Scalenes are a group of three muscles originating from the sides of the neck vertebra running down and forward attaching to the first and second ribs.  Front and middle scalene attach to the first rib and the back scalene attaches to the second rib.  The function of these muscles is to help elevate the rib cage during a deep inhalation. The front and the middle scalene along with the first rib create a triangle of space between them. This space allows all the nerves that travel down the arm to pass through. If these scalene muscles are tight they cause compression passing though the triangular space.  Usually this nerve compression will affect only one major nerve such as in Anterior Scalene Syndrome. In severe cases it can affect multiple nerves causing many symptoms in the arm down to the hand such as in Costoclavicular Syndrome combined with Anterior Scalene Syndrome..

What are the symptoms of Scalene Syndrome

Because this compression can affect any nerve of the upper extremity it can create many symptoms.  The symptoms can resemble nerve impingements from a herniated disc in the neck to carpal tunnel.  Scalene Myofascial Pain Syndrome can also affect muscles in the upper extremity mimicking many common muscular conditions such as rotator cuff injuries and tennis elbow.  Diagnoss is every difficult because it mimics many other conditions affecting the upper extremity and we really do not have reliable orthopedic tests to confirm a diagnosis.

Common symptoms include:

  • Numbness in the arm and hand affecting any and possibly all the fingers
  • Pain radiating down the arm
  • Pain in the shoulder and middle back
  • Pain on the side of the neck
  • Neck stiffness
  • Weakness in the arm and hand

How is Scalene Syndrome treated?

We successfully treat Scalene Syndrome with Chiropractic Care and Massage Therapy in our office.  A goal of the treatments is to relax the scalene muscles and correct the postural imbalance that led to the tightness.
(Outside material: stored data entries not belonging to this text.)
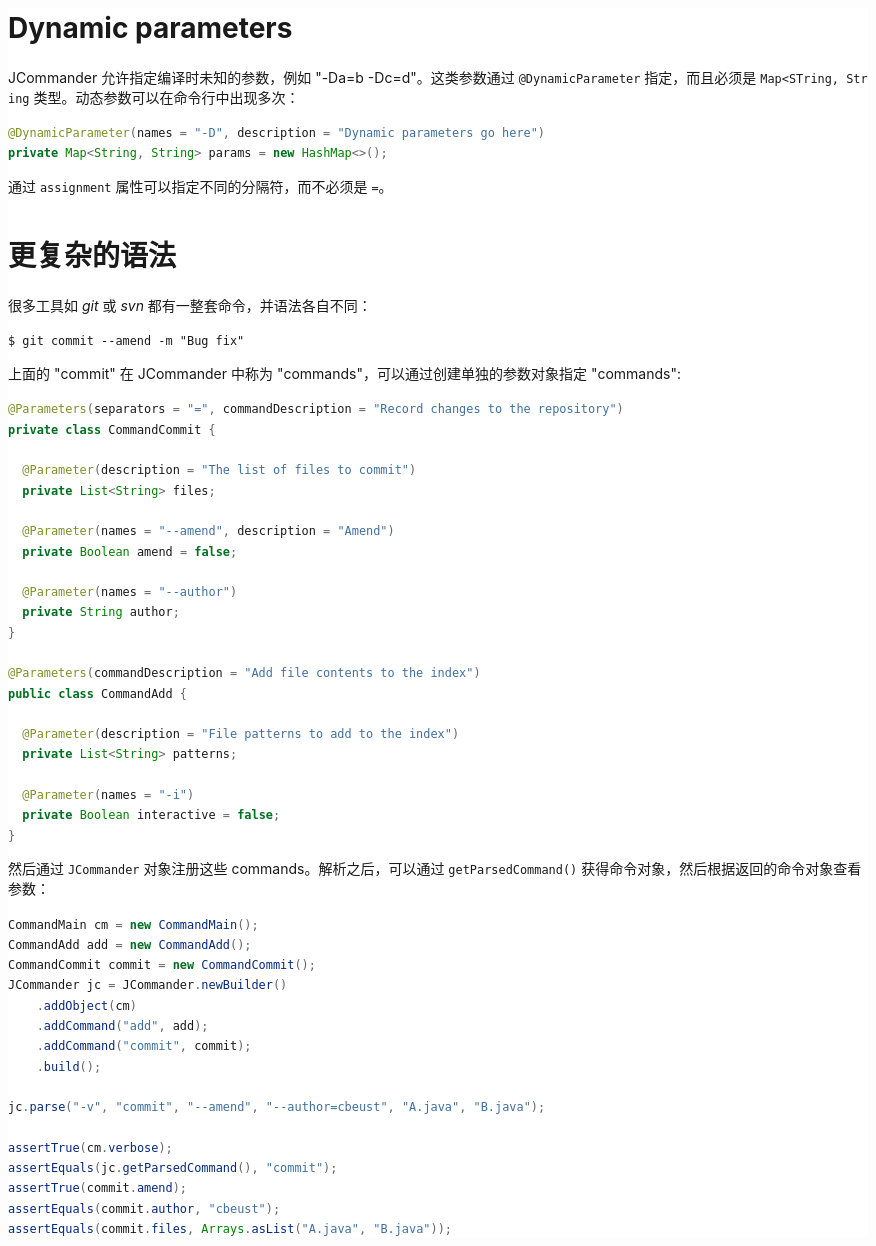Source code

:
 ```java
```

# Dynamic parameters
JCommander 允许指定编译时未知的参数，例如 "-Da=b -Dc=d"。这类参数通过 `@DynamicParameter` 指定，而且必须是 `Map<STring, String` 类型。动态参数可以在命令行中出现多次：
```java
@DynamicParameter(names = "-D", description = "Dynamic parameters go here")
private Map<String, String> params = new HashMap<>();
```
通过 `assignment` 属性可以指定不同的分隔符，而不必须是 `=`。

# 更复杂的语法
很多工具如 *git* 或 *svn* 都有一整套命令，并语法各自不同：
```
$ git commit --amend -m "Bug fix"
```

上面的 "commit" 在 JCommander 中称为 "commands"，可以通过创建单独的参数对象指定 "commands":
```java
@Parameters(separators = "=", commandDescription = "Record changes to the repository")
private class CommandCommit {

  @Parameter(description = "The list of files to commit")
  private List<String> files;

  @Parameter(names = "--amend", description = "Amend")
  private Boolean amend = false;

  @Parameter(names = "--author")
  private String author;
}

@Parameters(commandDescription = "Add file contents to the index")
public class CommandAdd {

  @Parameter(description = "File patterns to add to the index")
  private List<String> patterns;

  @Parameter(names = "-i")
  private Boolean interactive = false;
}
```

然后通过 `JCommander` 对象注册这些 commands。解析之后，可以通过 `getParsedCommand()` 获得命令对象，然后根据返回的命令对象查看参数：
```java
CommandMain cm = new CommandMain();
CommandAdd add = new CommandAdd();
CommandCommit commit = new CommandCommit();
JCommander jc = JCommander.newBuilder()
    .addObject(cm)
    .addCommand("add", add);
    .addCommand("commit", commit);
    .build();

jc.parse("-v", "commit", "--amend", "--author=cbeust", "A.java", "B.java");

assertTrue(cm.verbose);
assertEquals(jc.getParsedCommand(), "commit");
assertTrue(commit.amend);
assertEquals(commit.author, "cbeust");
assertEquals(commit.files, Arrays.asList("A.java", "B.java"));
```

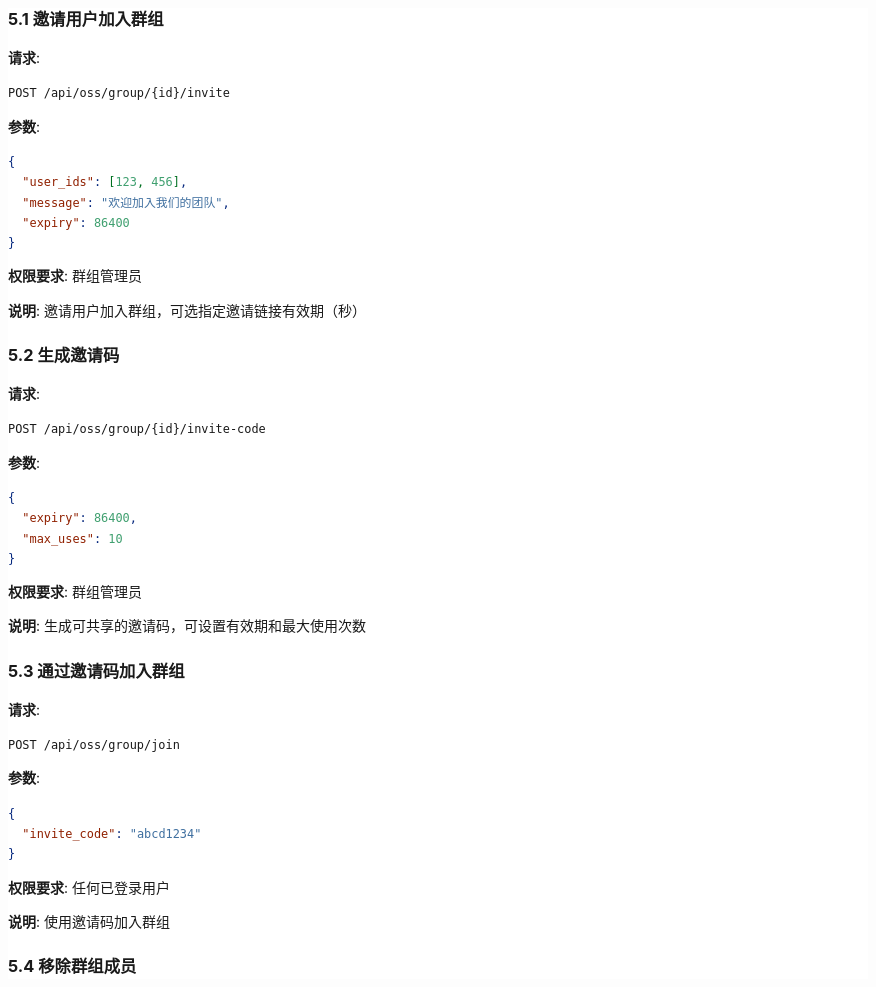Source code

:### 5.1 邀请用户加入群组

**请求**:
```
POST /api/oss/group/{id}/invite
```

**参数**:
```json
{
  "user_ids": [123, 456],
  "message": "欢迎加入我们的团队",
  "expiry": 86400
}
```

**权限要求**: 群组管理员

**说明**: 邀请用户加入群组，可选指定邀请链接有效期（秒）

### 5.2 生成邀请码

**请求**:
```
POST /api/oss/group/{id}/invite-code
```

**参数**:
```json
{
  "expiry": 86400,
  "max_uses": 10
}
```

**权限要求**: 群组管理员

**说明**: 生成可共享的邀请码，可设置有效期和最大使用次数

### 5.3 通过邀请码加入群组

**请求**:
```
POST /api/oss/group/join
```

**参数**:
```json
{
  "invite_code": "abcd1234"
}
```

**权限要求**: 任何已登录用户

**说明**: 使用邀请码加入群组

### 5.4 移除群组成员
The cause of Scalene Syndrome is related to having an Anterior Head Carriage posture.  For correction we teach home care stretching and workplace modifications to correct the cause on anterior head carriage.  I also see cases related to motor vehicle whiplash type injuries and on rare occurrences we will find chronic respiratory issues as the cause.  Scalene muscles work hard when someone is having difficulty breathing such as in chronic asthma or COPD.  In cases related to respiratory overwork we have the patient consult a primary care physician to assess and manage the condition as we continue with Chiropractic Care and Massage Therapy.